There were 52 households, of which 42.3% had children under the age of 18 living with them, 51.9% were married couples living together, 11.5% had a female householder with no husband present, 7.7% had a male householder with no wife present, and 28.8% were non-families. 25.0% of all households were made up of individuals, and 5.7% had someone living alone who was 65 years of age or older. The average household size was 2.54 and the average family size was 3.00.

The median age in the village was 30.7 years. 29.5% of residents were under the age of 18; 6.1% were between the ages of 18 and 24; 28% were from 25 to 44; 26.5% were from 45 to 64; and 9.8% were 65 years of age or older. The gender makeup of the village was 49.2% male and 50.8% female.

===2000 census===
As of the census of 2000, there were 142 people, 58 households, and 41 families living in the village. The population density was 1,418.7 PD/sqmi. There were 63 housing units at an average density of 629.4 /sqmi.

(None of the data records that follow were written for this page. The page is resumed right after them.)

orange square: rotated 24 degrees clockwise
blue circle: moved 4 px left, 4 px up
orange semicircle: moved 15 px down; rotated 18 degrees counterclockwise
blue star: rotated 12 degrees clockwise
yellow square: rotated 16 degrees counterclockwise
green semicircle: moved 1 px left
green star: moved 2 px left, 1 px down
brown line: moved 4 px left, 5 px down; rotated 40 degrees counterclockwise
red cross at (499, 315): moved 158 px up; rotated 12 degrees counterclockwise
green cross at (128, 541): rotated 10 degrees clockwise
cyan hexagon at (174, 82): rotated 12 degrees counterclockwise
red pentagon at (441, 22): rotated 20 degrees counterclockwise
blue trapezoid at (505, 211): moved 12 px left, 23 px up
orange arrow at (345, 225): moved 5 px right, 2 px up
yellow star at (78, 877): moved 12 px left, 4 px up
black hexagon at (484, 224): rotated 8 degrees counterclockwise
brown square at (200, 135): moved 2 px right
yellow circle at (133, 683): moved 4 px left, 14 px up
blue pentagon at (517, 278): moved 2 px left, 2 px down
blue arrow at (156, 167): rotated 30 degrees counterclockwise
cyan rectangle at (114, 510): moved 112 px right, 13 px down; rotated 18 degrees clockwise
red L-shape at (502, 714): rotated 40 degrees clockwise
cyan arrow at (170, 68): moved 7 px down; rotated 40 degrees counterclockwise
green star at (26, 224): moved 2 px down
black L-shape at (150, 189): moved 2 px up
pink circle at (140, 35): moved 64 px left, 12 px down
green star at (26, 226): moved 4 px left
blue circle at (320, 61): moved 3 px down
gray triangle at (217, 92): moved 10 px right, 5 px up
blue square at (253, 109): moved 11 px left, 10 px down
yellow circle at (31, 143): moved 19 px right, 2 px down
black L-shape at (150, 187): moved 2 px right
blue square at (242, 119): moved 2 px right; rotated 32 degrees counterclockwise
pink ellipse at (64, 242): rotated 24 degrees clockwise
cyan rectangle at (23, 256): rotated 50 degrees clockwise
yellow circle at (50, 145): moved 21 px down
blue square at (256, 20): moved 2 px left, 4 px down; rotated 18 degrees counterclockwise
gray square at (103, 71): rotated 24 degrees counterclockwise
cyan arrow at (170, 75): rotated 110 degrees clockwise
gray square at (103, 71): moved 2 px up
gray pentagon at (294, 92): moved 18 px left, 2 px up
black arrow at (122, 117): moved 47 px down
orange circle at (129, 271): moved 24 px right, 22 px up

The racial makeup of the village was 97.89% White, and 2.11% from two or more races.

There were 58 households, out of which 32.8% had children under the age of 18 living with them, 63.8% were married couples living together, 5.2% had a female householder with no husband present, and 27.6% were non-families. 25.9% of all households were made up of individuals, and 15.5% had someone living alone who was 65 years of age or older. The average household size was 2.45 and the average family size was 2.90.

In the village, the population was spread out, with 24.6% under the age of 18, 4.2% from 18 to 24, 34.5% from 25 to 44, 22.5% from 45 to 64, and 14.1% who were 65 years of age or older. The median age was 38 years. For every 100 females, there were 105.8 males. For every 100 females age 18 and over, there were 94.5 males.

As of 2000 the median income for a household in the village was $36,250, and the median income for a family was $50,208. Males had a median income of $38,750 versus $22,188 for females. The per capita income for the village was $15,069. There were 16.3% of families and 16.8% of the population living below the poverty line, including 23.5% of under eighteens and 13.6% of those over 64.

==Education==
It is in the Waverly School District 145.